• _WORK INSTRUCTIONS_
Give the total of lines holding the word "pipelinestageaction" in the records below, and nothing else.

• _RECORDS SUPPLIED_
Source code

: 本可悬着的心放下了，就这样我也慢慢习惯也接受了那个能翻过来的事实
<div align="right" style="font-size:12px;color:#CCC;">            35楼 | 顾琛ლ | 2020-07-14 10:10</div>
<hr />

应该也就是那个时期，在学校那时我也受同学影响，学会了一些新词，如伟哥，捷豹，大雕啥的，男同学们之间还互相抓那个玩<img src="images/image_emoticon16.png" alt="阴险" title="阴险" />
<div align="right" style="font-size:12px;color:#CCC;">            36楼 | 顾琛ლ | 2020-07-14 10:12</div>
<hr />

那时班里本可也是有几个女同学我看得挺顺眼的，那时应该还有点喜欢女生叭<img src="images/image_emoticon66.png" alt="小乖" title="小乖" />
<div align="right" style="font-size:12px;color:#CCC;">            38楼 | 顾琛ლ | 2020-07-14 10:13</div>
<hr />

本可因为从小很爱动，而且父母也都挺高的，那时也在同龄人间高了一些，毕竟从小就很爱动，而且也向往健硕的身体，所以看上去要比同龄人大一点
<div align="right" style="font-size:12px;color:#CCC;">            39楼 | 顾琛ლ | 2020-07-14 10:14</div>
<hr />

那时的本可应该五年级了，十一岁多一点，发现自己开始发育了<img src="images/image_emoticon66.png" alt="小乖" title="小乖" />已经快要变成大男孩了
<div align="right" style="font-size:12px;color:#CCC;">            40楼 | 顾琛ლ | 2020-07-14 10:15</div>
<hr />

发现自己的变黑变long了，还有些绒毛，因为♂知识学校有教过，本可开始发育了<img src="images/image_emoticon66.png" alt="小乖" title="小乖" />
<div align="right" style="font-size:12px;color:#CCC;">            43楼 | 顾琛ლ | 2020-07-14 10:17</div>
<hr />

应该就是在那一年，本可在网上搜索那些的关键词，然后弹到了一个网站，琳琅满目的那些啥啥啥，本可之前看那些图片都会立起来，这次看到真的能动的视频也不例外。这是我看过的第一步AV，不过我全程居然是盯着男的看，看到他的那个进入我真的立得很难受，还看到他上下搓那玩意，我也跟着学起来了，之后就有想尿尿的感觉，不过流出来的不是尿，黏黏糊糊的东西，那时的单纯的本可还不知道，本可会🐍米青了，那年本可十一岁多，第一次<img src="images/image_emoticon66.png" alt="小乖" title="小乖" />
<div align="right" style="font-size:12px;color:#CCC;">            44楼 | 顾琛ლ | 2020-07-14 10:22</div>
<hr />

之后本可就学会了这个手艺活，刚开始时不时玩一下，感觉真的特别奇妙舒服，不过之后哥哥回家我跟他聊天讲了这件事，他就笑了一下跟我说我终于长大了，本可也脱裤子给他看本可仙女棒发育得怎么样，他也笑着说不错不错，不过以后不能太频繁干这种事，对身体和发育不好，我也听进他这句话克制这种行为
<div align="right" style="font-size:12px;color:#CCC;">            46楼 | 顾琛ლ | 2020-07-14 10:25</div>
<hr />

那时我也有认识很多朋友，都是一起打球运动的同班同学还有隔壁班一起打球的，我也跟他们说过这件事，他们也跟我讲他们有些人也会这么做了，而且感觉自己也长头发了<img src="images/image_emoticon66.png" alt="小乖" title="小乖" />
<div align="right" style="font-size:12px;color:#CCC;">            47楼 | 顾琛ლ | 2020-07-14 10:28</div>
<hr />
--
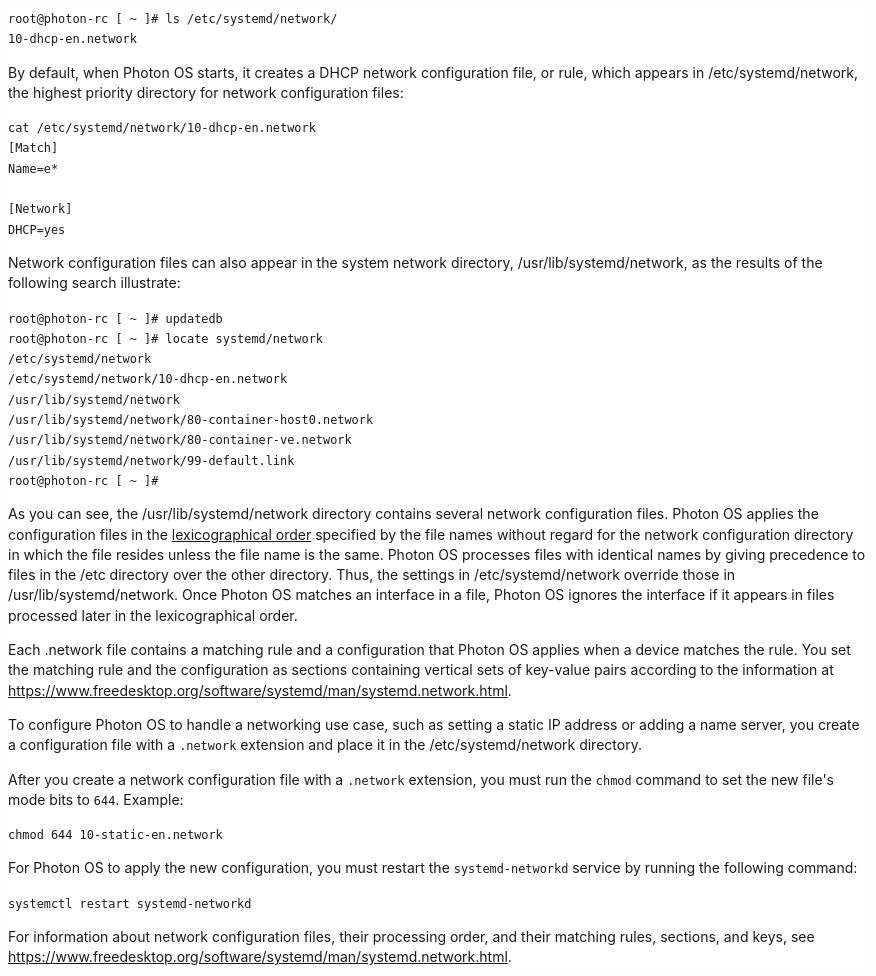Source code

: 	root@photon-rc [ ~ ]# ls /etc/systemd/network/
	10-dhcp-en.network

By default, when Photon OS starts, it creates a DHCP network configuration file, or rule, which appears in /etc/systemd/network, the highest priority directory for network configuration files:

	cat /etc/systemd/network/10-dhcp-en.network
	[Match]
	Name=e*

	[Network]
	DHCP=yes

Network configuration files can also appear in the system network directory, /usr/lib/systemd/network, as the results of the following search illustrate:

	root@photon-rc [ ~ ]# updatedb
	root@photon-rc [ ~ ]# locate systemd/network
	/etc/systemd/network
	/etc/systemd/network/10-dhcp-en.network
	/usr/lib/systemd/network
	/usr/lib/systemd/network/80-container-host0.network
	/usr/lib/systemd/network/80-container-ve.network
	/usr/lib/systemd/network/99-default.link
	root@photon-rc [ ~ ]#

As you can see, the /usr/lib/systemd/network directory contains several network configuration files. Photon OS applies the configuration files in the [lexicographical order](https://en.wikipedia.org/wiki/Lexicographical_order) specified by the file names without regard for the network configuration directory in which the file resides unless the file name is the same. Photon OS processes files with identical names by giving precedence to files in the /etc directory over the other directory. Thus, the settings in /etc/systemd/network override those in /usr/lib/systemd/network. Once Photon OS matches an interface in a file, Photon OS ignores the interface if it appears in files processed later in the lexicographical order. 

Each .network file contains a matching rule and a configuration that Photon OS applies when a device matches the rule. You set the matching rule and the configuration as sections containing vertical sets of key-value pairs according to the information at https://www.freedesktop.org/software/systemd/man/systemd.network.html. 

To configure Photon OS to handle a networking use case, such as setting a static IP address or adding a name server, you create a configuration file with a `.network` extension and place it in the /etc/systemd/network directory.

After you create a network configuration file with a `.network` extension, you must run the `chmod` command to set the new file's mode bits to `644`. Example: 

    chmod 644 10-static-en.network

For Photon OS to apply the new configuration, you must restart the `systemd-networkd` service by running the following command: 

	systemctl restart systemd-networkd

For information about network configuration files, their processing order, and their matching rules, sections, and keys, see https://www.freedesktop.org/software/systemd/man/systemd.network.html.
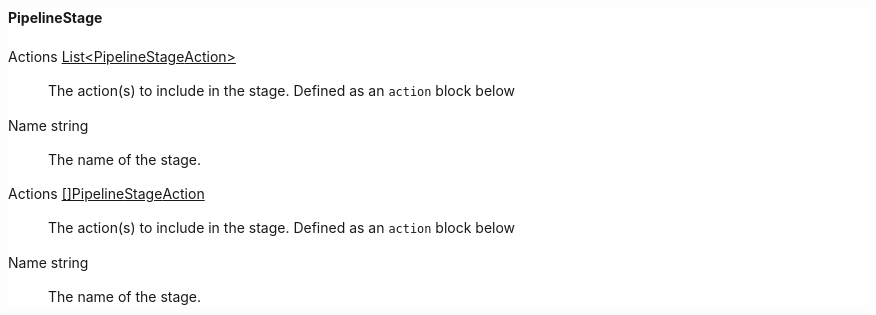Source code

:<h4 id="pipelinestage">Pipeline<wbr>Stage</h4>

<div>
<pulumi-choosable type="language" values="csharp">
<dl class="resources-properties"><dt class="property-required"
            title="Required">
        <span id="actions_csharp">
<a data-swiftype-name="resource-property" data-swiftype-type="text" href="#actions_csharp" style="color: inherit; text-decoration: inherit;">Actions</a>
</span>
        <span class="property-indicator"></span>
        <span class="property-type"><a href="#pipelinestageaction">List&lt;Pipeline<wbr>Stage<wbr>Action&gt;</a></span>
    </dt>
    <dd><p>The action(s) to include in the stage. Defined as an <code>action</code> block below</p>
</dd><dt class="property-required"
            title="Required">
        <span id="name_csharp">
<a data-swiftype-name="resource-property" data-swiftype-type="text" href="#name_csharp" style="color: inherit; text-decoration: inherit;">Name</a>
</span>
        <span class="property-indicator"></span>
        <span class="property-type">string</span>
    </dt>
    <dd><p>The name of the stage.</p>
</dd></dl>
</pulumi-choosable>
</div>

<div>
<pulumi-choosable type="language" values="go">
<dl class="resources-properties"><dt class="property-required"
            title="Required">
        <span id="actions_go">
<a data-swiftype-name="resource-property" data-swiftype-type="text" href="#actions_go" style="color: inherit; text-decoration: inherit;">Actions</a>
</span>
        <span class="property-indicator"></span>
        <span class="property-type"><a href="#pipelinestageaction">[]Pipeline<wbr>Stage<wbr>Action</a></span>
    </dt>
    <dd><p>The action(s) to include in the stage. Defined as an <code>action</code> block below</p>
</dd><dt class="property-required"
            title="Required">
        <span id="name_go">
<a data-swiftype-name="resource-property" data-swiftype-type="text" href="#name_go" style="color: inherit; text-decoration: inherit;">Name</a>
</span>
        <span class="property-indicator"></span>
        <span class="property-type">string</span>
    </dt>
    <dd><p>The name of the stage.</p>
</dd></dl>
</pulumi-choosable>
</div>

• _RESULT_
2